NICK LEMANN PROVES MY POINT: Writing in The New Yorker, he observes:

“Millions of Americans who were once in awe of the punditocracy now realize that anyone can do this stuff—and that many unknowns can do it better than the lords of the profession,” Glenn Reynolds, a University of Tennessee law professor who operates one of the leading blogs, Instapundit, writes, typically, in his new book, “An Army of Davids: How Markets and Technology Empower Ordinary People to Beat Big Media, Big Government and Other Goliaths.”

The rhetoric about Internet journalism produced by Reynolds and many others is plausible only because it conflates several distinct categories of material that are widely available online and didn’t use to be.

I appreciate the book plug. But, actually, it’s Lemann who’s doing the conflating, taking my comments about punditry and then applying them to hard-news reporting. Lots of other people responded to Lemann while I was away — Rebecca MacKinnon has a response and a big roundup here — so I’ll just note one recent event that suggests that the standards set by alleged professionals aren’t very high.

That, of course, is Reuters’ use of faked photos from Lebanon, part of a larger trend on the part of allegedly professional and objective Western media to use local stringers who are thoroughly anti-Israel and anti-American and then present the resulting reporting as if it were neutral and factual.

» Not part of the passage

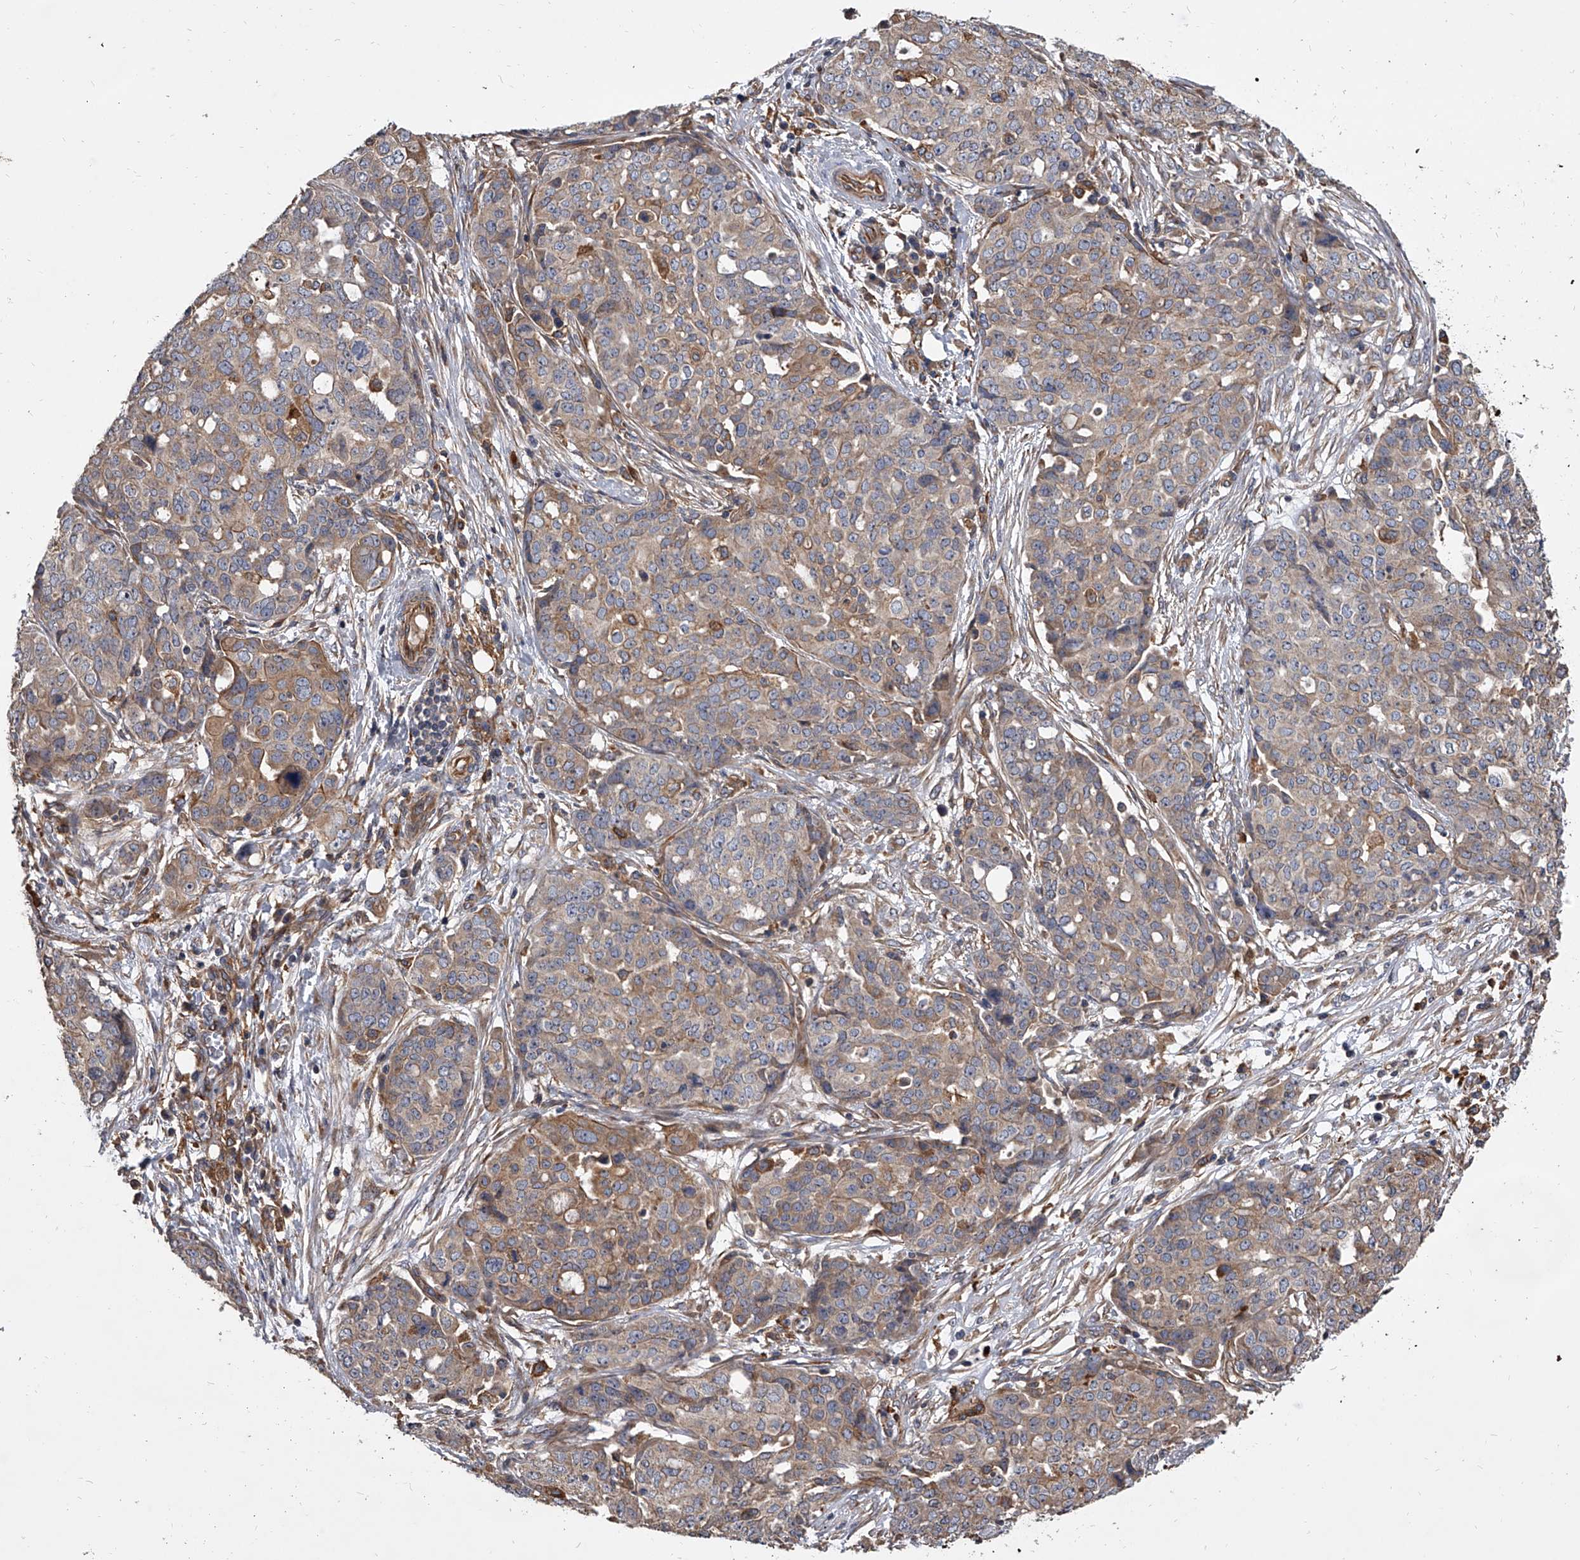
{"staining": {"intensity": "weak", "quantity": "<25%", "location": "cytoplasmic/membranous"}, "tissue": "ovarian cancer", "cell_type": "Tumor cells", "image_type": "cancer", "snomed": [{"axis": "morphology", "description": "Cystadenocarcinoma, serous, NOS"}, {"axis": "topography", "description": "Soft tissue"}, {"axis": "topography", "description": "Ovary"}], "caption": "Tumor cells are negative for brown protein staining in ovarian cancer (serous cystadenocarcinoma).", "gene": "EXOC4", "patient": {"sex": "female", "age": 57}}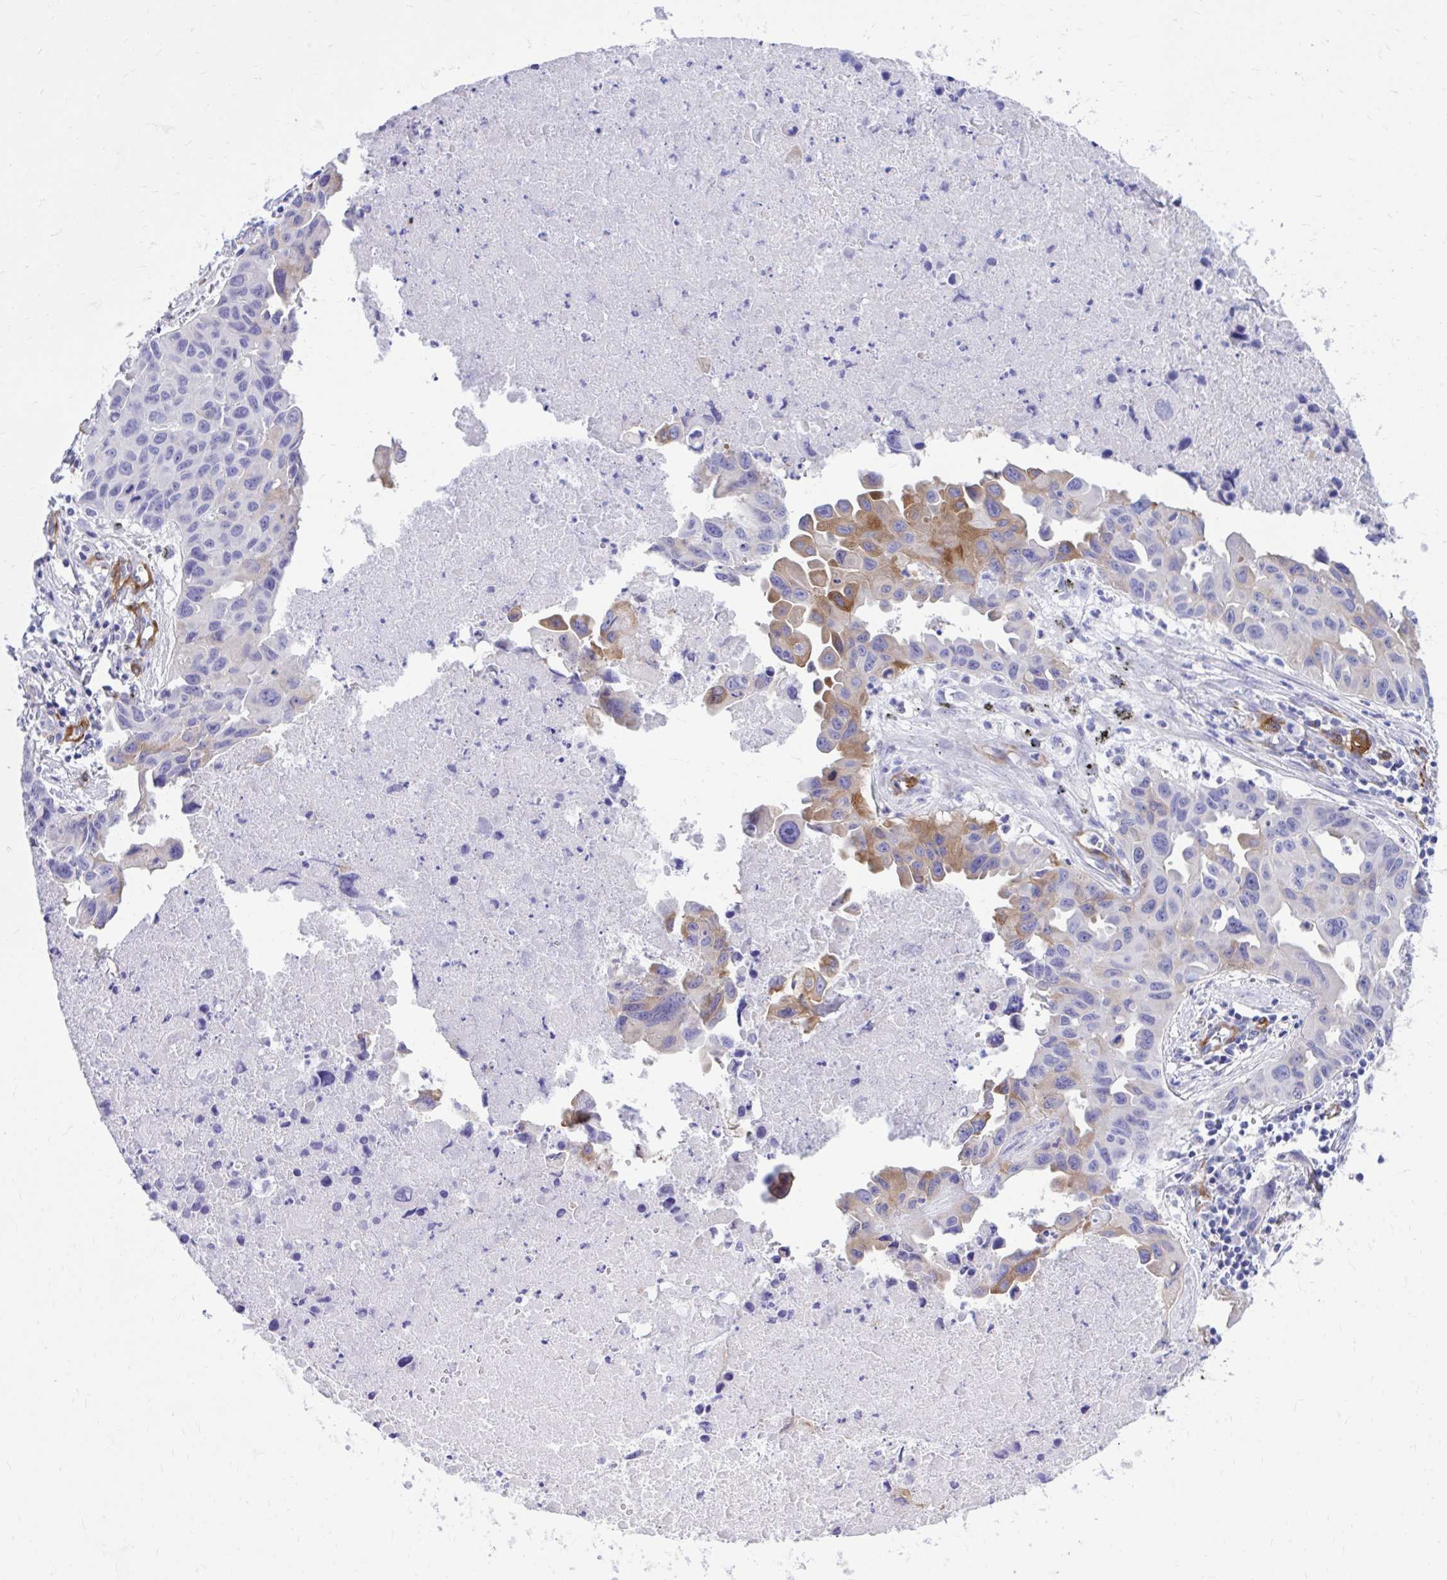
{"staining": {"intensity": "moderate", "quantity": "<25%", "location": "cytoplasmic/membranous"}, "tissue": "lung cancer", "cell_type": "Tumor cells", "image_type": "cancer", "snomed": [{"axis": "morphology", "description": "Adenocarcinoma, NOS"}, {"axis": "topography", "description": "Lymph node"}, {"axis": "topography", "description": "Lung"}], "caption": "Approximately <25% of tumor cells in lung adenocarcinoma display moderate cytoplasmic/membranous protein positivity as visualized by brown immunohistochemical staining.", "gene": "EPB41L1", "patient": {"sex": "male", "age": 64}}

And it’s not as if the most recent developments are unusual.

I agree with this take: “Quite apart from the dismaying ineptitude of missing the clear evidence of manipulation that bloggers will eagerly and easily throw in their faces, we should worry that there is much more subtle and expert use of photoshopping going on all the time.”

Despite claims to the contrary, I haven’t argued that blogs will replace traditional journalism. But this stuff makes “amateur hour” look pretty good. And if a blogger had perpetrated this kind of a fraud and had it reproduced all over the world, I suspect we’d be hearing much more in the way of tut-tutting from the likes of Lemann.